Then Jesus told his disciples a parable to show them that they should always pray and not give up
I want it all, I want it all now, is the mantra endemic of the 21st century. We are a generation that doesn’t understand slow progress and delayed results. When we want something, we want it now, no questions asked. Some have even called us the microwave generation.
One of the ways that this attitude comes through in everyday life, is how we as christians can treat prayer and communion with God. Prayer for many people even well-meaning Christians can be seen as a matter of demand and supply. We demand and God supplies and we treat communion with God like we do our take away delivery services, It must deliver now or else.
Often times God subverts our worldly attitudes around prayer by not giving us what we want, when we want it. It’s not so much that God says no to our requests or is inconsiderate of our needs but often times God delays granting us what we want so that we can persevere in prayer.
By this God means for us to be continuous in supplication and trust and to grow in our faith.
We are so used to instant everything, instant coffee, instant noodles, we even have instant pap but sometimes prayer doesn’t provide the instant solution or instant relief that we seek. However that does not mean that we should give up on God or on prayer, rather if our prayers are centred on God’s word and our understanding of who he is then our response to delayed results should be to press in deeper and deeper into prayer. Unanswered prayer and delayed results are often God’s means to draw us into deeper communion with himself.

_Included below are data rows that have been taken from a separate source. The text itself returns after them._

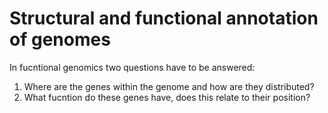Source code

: # Structural and functional annotation of genomes

In fucntional genomics two questions have to be answered:

1. Where are the genes within the genome and how are they distributed?
2. What fucntion do these genes have, does this relate to their position?

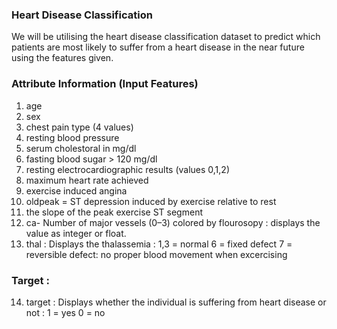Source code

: ### Heart Disease Classification

We will be utilising the heart disease classification dataset to predict which patients are most likely to suffer from a heart disease in the near future using the 
features given.

### Attribute Information (Input Features)
1. age
2. sex
3. chest pain type (4 values)
4. resting blood pressure
5. serum cholestoral in mg/dl
6. fasting blood sugar > 120 mg/dl
7. resting electrocardiographic results (values 0,1,2)
8. maximum heart rate achieved
9. exercise induced angina
10. oldpeak = ST depression induced by exercise relative to rest
11. the slope of the peak exercise ST segment
12. ca- Number of major vessels (0–3) colored by flourosopy : displays the value as integer or float.
13. thal : Displays the thalassemia : 1,3 = normal 6 = fixed defect 7 = reversible defect: no proper blood movement when excercising

### Target :
14. target : Displays whether the individual is suffering from heart disease or not : 1 = yes 0 = no
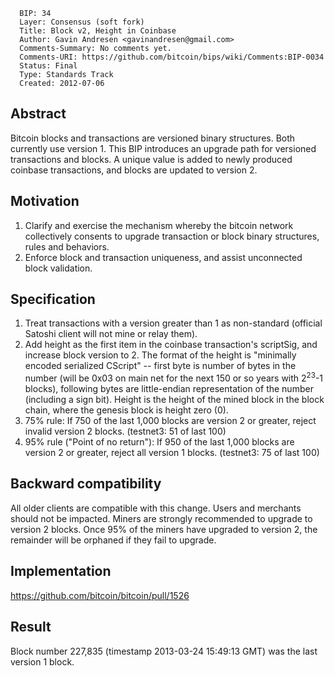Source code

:       BIP: 34
      Layer: Consensus (soft fork)
      Title: Block v2, Height in Coinbase
      Author: Gavin Andresen <gavinandresen@gmail.com>
      Comments-Summary: No comments yet.
      Comments-URI: https://github.com/bitcoin/bips/wiki/Comments:BIP-0034
      Status: Final
      Type: Standards Track
      Created: 2012-07-06

## Abstract

Bitcoin blocks and transactions are versioned binary structures. Both
currently use version 1. This BIP introduces an upgrade path for
versioned transactions and blocks. A unique value is added to newly
produced coinbase transactions, and blocks are updated to version 2.

## Motivation

1.  Clarify and exercise the mechanism whereby the bitcoin network
    collectively consents to upgrade transaction or block binary
    structures, rules and behaviors.
2.  Enforce block and transaction uniqueness, and assist unconnected
    block validation.

## Specification

1.  Treat transactions with a version greater than 1 as non-standard
    (official Satoshi client will not mine or relay them).
2.  Add height as the first item in the coinbase transaction's
    scriptSig, and increase block version to 2. The format of the height
    is "minimally encoded serialized CScript" -- first byte is number of
    bytes in the number (will be 0x03 on main net for the next 150 or so
    years with 2<sup>23</sup>-1 blocks), following bytes are
    little-endian representation of the number (including a sign bit).
    Height is the height of the mined block in the block chain, where
    the genesis block is height zero (0).
3.  75% rule: If 750 of the last 1,000 blocks are version 2 or greater,
    reject invalid version 2 blocks. (testnet3: 51 of last 100)
4.  95% rule ("Point of no return"): If 950 of the last 1,000 blocks are
    version 2 or greater, reject all version 1 blocks. (testnet3: 75 of
    last 100)

## Backward compatibility

All older clients are compatible with this change. Users and merchants
should not be impacted. Miners are strongly recommended to upgrade to
version 2 blocks. Once 95% of the miners have upgraded to version 2, the
remainder will be orphaned if they fail to upgrade.

## Implementation

<https://github.com/bitcoin/bitcoin/pull/1526>

## Result

Block number 227,835 (timestamp 2013-03-24 15:49:13 GMT) was the last
version 1 block.

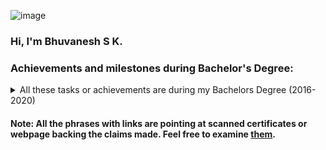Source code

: 
![image](https://github.com/WrathofBhuvan11/WrathofBhuvan11.github.io/assets/36232037/3d6472f2-8afc-476e-920b-6770f76f1662)

### Hi, I'm Bhuvanesh S K.

### Achievements and milestones during Bachelor's Degree:
<details>
<summary> All these tasks or achievements are during my Bachelors Degree (2016-2020)</summary>
<ul>
<li> Finished my <a href="https://github.com/WrathofBhuvan11/WrathofBhuvan11.github.io/blob/main/documents/bachelors%20of%20engineering%20main%20certificate%20.pdf">Bachelor's Degree in Electronics and Communication Engineering from NMAMIT Nitte University (2016-2020) </a>. </li>
<li> Gained expertise in concepts on Signals and Systems, VLSI & Micro-electronics, Hardware Description Language (HDL), and Deep Learning. </li>
<li> Worked on <a href="https://www.isro.gov.in/Stud_sat.html">STUDSAT Program</a> as part of the Final year project which was about <a href = "https://github.com/WrathofBhuvan11/WrathofBhuvan11.github.io/blob/main/documents/STUDSAT-II%20final%20Report.pdf">Software Development for Command and Data Handling (C & DH) satellite subsystems</a>.</li>
<li> Another major project was in the field of Deep learning for Medical Data Analysis, worked on it as part of a <a href="https://github.com/WrathofBhuvan11/WrathofBhuvan11.github.io/blob/main/documents/Inspirante%20Certificate%20letter%20.png">Research Intern at Inspirante Technologies Pvt Ltd</a>.</li>
<li> Completed <a href = "https://github.com/WrathofBhuvan11/WrathofBhuvan11.github.io/blob/main/documents/CoreEL-Xilinx%20certificate.pdf">Design with FPGA Training & Internship under Xilinx & Core-EL</a> where worked on <a href = "https://github.com/WrathofBhuvan11/32bit_risc_verilog">Implementing 32-bit RISC Processor on Xilinx FPGA</a> </li>
<li> Participated in the <a href="https://github.com/WrathofBhuvan11/WrathofBhuvan11.github.io/blob/main/documents/Smart%20India%20Hackathon%20DAE.pdf)">final round of the Smart India Hackathon</a>. The problem statement was Brain 3D MRI Image segmentation by the Department of Atomic Energy (DAE), where implementation of multiple Deep neural net architectures to segment the 3D MRI brain images for cancer cells or tumors were done and conclude which is the best architecture.</li>
<li> Member of <a href="https://isssonline.in/">Institute of Smart Structures and Systems (ISSS)</a> where learned about MEMS design with COMSOL, and presented a <a href="https://github.com/WrathofBhuvan11/WrathofBhuvan11.github.io/blob/main/documents/ISSS%20ConferenceFinalDraft.pdf">paper</a> related to the then ongoing STUDSAT mentioned above.</li>
<li> Been part of <a href="https://github.com/WrathofBhuvan11/WrathofBhuvan11.github.io/blob/main/documents/robotics%20PCB%20lead.pdf">Robotics club in NMAMIT</a> and conducted many free workshops like PCB Design, here is one such <a href="https://github.com/WrathofBhuvan11/WrathofBhuvan11.github.io/blob/main/documents/robotics%20PCB%20lead.pdf">event certificate</a></li>.
<li> </li>
<li> </li>
<li> </li>

</ul>
</details>

#### Note: All the phrases with links are pointing at scanned certificates or webpage backing the claims made. Feel free to examine [them](https://github.com/WrathofBhuvan11/WrathofBhuvan11.github.io/tree/main/documents).
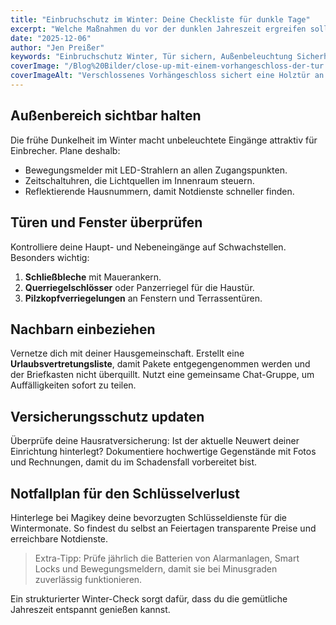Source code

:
 ```yaml
---
title: "Einbruchschutz im Winter: Deine Checkliste für dunkle Tage"
excerpt: "Welche Maßnahmen du vor der dunklen Jahreszeit ergreifen solltest, um Türen, Fenster und Außenbereiche wirksam zu sichern."
date: "2025-12-06"
author: "Jen Preißer"
keywords: "Einbruchschutz Winter, Tür sichern, Außenbeleuchtung Sicherheit"
coverImage: "/Blog%20Bilder/close-up-mit-einem-vorhangeschloss-der-tur.jpg"
coverImageAlt: "Verschlossenes Vorhängeschloss sichert eine Holztür an einem frostigen Wintermorgen"
---
```


## Außenbereich sichtbar halten

Die frühe Dunkelheit im Winter macht unbeleuchtete Eingänge attraktiv für Einbrecher. Plane deshalb:

- Bewegungsmelder mit LED-Strahlern an allen Zugangspunkten.
- Zeitschaltuhren, die Lichtquellen im Innenraum steuern.
- Reflektierende Hausnummern, damit Notdienste schneller finden.

## Türen und Fenster überprüfen

Kontrolliere deine Haupt- und Nebeneingänge auf Schwachstellen. Besonders wichtig:

1. **Schließbleche** mit Mauerankern.
2. **Querriegelschlösser** oder Panzerriegel für die Haustür.
3. **Pilzkopfverriegelungen** an Fenstern und Terrassentüren.

## Nachbarn einbeziehen

Vernetze dich mit deiner Hausgemeinschaft. Erstellt eine **Urlaubsvertretungsliste**, damit Pakete entgegengenommen werden und der Briefkasten nicht überquillt. Nutzt eine gemeinsame Chat-Gruppe, um Auffälligkeiten sofort zu teilen.

## Versicherungsschutz updaten

Überprüfe deine Hausratversicherung: Ist der aktuelle Neuwert deiner Einrichtung hinterlegt? Dokumentiere hochwertige Gegenstände mit Fotos und Rechnungen, damit du im Schadensfall vorbereitet bist.

## Notfallplan für den Schlüsselverlust

Hinterlege bei Magikey deine bevorzugten Schlüsseldienste für die Wintermonate. So findest du selbst an Feiertagen transparente Preise und erreichbare Notdienste.

> Extra-Tipp: Prüfe jährlich die Batterien von Alarmanlagen, Smart Locks und Bewegungsmeldern, damit sie bei Minusgraden zuverlässig funktionieren.

Ein strukturierter Winter-Check sorgt dafür, dass du die gemütliche Jahreszeit entspannt genießen kannst.
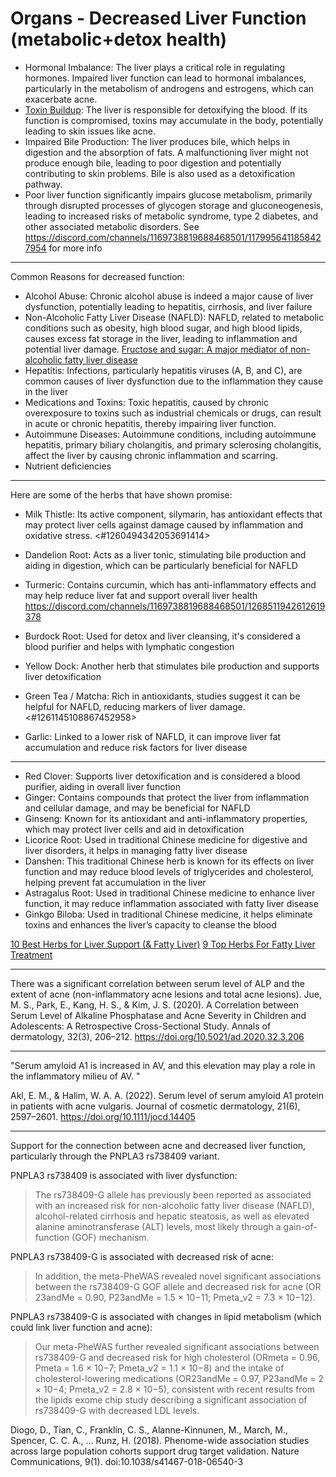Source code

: # Organs - Decreased Liver Function (metabolic+detox health)

- Hormonal Imbalance: The liver plays a critical role in regulating hormones. Impaired liver function can lead to hormonal imbalances, particularly in the metabolism of androgens and estrogens, which can exacerbate acne.
- [Toxin Buildup](https://discord.com/channels/1169738819688468501/1210064966259056652): The liver is responsible for detoxifying the blood. If its function is compromised, toxins may accumulate in the body, potentially leading to skin issues like acne.
- Impaired Bile Production: The liver produces bile, which helps in digestion and the absorption of fats. A malfunctioning liver might not produce enough bile, leading to poor digestion and potentially contributing to skin problems. Bile is also used as a detoxification pathway.
- Poor liver function significantly impairs glucose metabolism, primarily through disrupted processes of glycogen storage and gluconeogenesis, leading to increased risks of metabolic syndrome, type 2 diabetes, and other associated metabolic disorders. See https://discord.com/channels/1169738819688468501/1179956411858427954 for more info

---

Common Reasons for decreased function:
- Alcohol Abuse: Chronic alcohol abuse is indeed a major cause of liver dysfunction, potentially leading to hepatitis, cirrhosis, and liver failure​
- Non-Alcoholic Fatty Liver Disease (NAFLD): NAFLD, related to metabolic conditions such as obesity, high blood sugar, and high blood lipids, causes excess fat storage in the liver, leading to inflammation and potential liver damage​. [Fructose and sugar: A major mediator of non-alcoholic fatty liver disease](https://pubmed.ncbi.nlm.nih.gov/29408694/)
- Hepatitis: Infections, particularly hepatitis viruses (A, B, and C), are common causes of liver dysfunction due to the inflammation they cause in the liver​
- Medications and Toxins: Toxic hepatitis, caused by chronic overexposure to toxins such as industrial chemicals or drugs, can result in acute or chronic hepatitis, thereby impairing liver function.
- Autoimmune Diseases: Autoimmune conditions, including autoimmune hepatitis, primary biliary cholangitis, and primary sclerosing cholangitis, affect the liver by causing chronic inflammation and scarring​.
- Nutrient deficiencies

---

Here are some of the herbs that have shown promise:
- Milk Thistle: Its active component, silymarin, has antioxidant effects that may protect liver cells against damage caused by inflammation and oxidative stress​. <#1260494342053691414> 
- Dandelion Root: Acts as a liver tonic, stimulating bile production and aiding in digestion, which can be particularly beneficial for NAFLD​

- Turmeric: Contains curcumin, which has anti-inflammatory effects and may help reduce liver fat and support overall liver health​ https://discord.com/channels/1169738819688468501/1268511942612619378
- Burdock Root: Used for detox and liver cleansing, it's considered a blood purifier and helps with lymphatic congestion​
- Yellow Dock: Another herb that stimulates bile production and supports liver detoxification​
- Green Tea / Matcha: Rich in antioxidants, studies suggest it can be helpful for NAFLD, reducing markers of liver damage. <#1261145108867452958> 

- Garlic: Linked to a lower risk of NAFLD, it can improve liver fat accumulation and reduce risk factors for liver disease​

---

- Red Clover: Supports liver detoxification and is considered a blood purifier, aiding in overall liver function​
- Ginger: Contains compounds that protect the liver from inflammation and cellular damage, and may be beneficial for NAFLD​
- Ginseng: Known for its antioxidant and anti-inflammatory properties, which may protect liver cells and aid in detoxification​
- Licorice Root: Used in traditional Chinese medicine for digestive and liver disorders, it helps in managing fatty liver disease​
- Danshen: This traditional Chinese herb is known for its effects on liver function and may reduce blood levels of triglycerides and cholesterol, helping prevent fat accumulation in the liver​
- Astragalus Root: Used in traditional Chinese medicine to enhance liver function, it may reduce inflammation associated with fatty liver disease​
- Ginkgo Biloba: Used in traditional Chinese medicine, it helps eliminate toxins and enhances the liver’s capacity to cleanse the blood​

[10 Best Herbs for Liver Support (& Fatty Liver)](https://www.euphoricherbals.com/blogs/blog/best-herbs-for-liver-support)
[9 Top Herbs For Fatty Liver Treatment](https://gallstoneclinic.com/9-herbal-for-fatty-liver-treatment/)

---

There was a significant correlation between serum level of ALP and the extent of acne (non-inflammatory acne lesions and total acne lesions).
Jue, M. S., Park, E., Kang, H. S., & Kim, J. S. (2020). A Correlation between Serum Level of Alkaline Phosphatase and Acne Severity in Children and Adolescents: A Retrospective Cross-Sectional Study. Annals of dermatology, 32(3), 206–212. https://doi.org/10.5021/ad.2020.32.3.206

---

"Serum amyloid A1 is increased in AV, and this elevation may play a role in the inflammatory milieu of AV. "

Akl, E. M., & Halim, W. A. A. (2022). Serum level of serum amyloid A1 protein in patients with acne vulgaris. Journal of cosmetic dermatology, 21(6), 2597–2601. https://doi.org/10.1111/jocd.14405

---

Support for the connection between acne and decreased liver function, particularly through the PNPLA3 rs738409 variant.

PNPLA3 rs738409 is associated with liver dysfunction:
> The rs738409-G allele has previously been reported as associated with an increased risk for non-alcoholic fatty liver disease (NAFLD), alcohol-related cirrhosis and hepatic steatosis, as well as elevated alanine aminotransferase (ALT) levels, most likely through a gain-of-function (GOF) mechanism.

PNPLA3 rs738409-G is associated with decreased risk of acne:
> In addition, the meta-PheWAS revealed novel significant associations between the rs738409-G GOF allele and decreased risk for acne (OR 23andMe = 0.90, P23andMe = 1.5 × 10−11; Pmeta_v2 = 7.3 × 10−12).

PNPLA3 rs738409-G is associated with changes in lipid metabolism (which could link liver function and acne):
> Our meta-PheWAS further revealed significant associations between rs738409-G and decreased risk for high cholesterol (ORmeta = 0.96, Pmeta = 1.6 × 10−7; Pmeta_v2 = 1.1 × 10−8) and the intake of cholesterol-lowering medications (OR23andMe = 0.97, P23andMe = 2 × 10−4; Pmeta_v2 = 2.8 × 10−5), consistent with recent results from the lipids exome chip study describing a significant association of rs738409-G with decreased LDL levels.

Diogo, D., Tian, C., Franklin, C. S., Alanne-Kinnunen, M., March, M., Spencer, C. C. A., … Runz, H. (2018). Phenome-wide association studies across large population cohorts support drug target validation. Nature Communications, 9(1). doi:10.1038/s41467-018-06540-3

This is so counter cultural because our normal response to delayed answers is to take matters into our own hands and to try fix whatever situation we find ourselves in, in our own way rather than allowing God to work it out for us in his own time and in the best way. God’s answers are filtered through infinite wisdom and love. Therefore what we perceive as delay or denial may be God weaving together what’s best for us through shaping us to receive it in his perfect timing. God’s no is as much a blessing as God’s yes.
Persevering in prayer works in us a deeper faith and trust in God, and most importantly the Spiritual fruit of patience as we wait upon the Lord. This is a constant refrain we find in the scripture as we often read the words “Those who wait upon the Lord”. One of the major misconceptions in the church today is that faith is some kind of magic trick or that when exercised it will produce instant results but true faith is seen when an answer is not quickly forthcoming. True faith is seen when we never tire in entering into the presence of God, giving him no rest until we see his promises come to pass. True faith perseveres even when the answer is No because it trusts in the love and sovereignty of God and that through his infinite wisdom he knows what’s best for us and will not deprive us of the good things we need.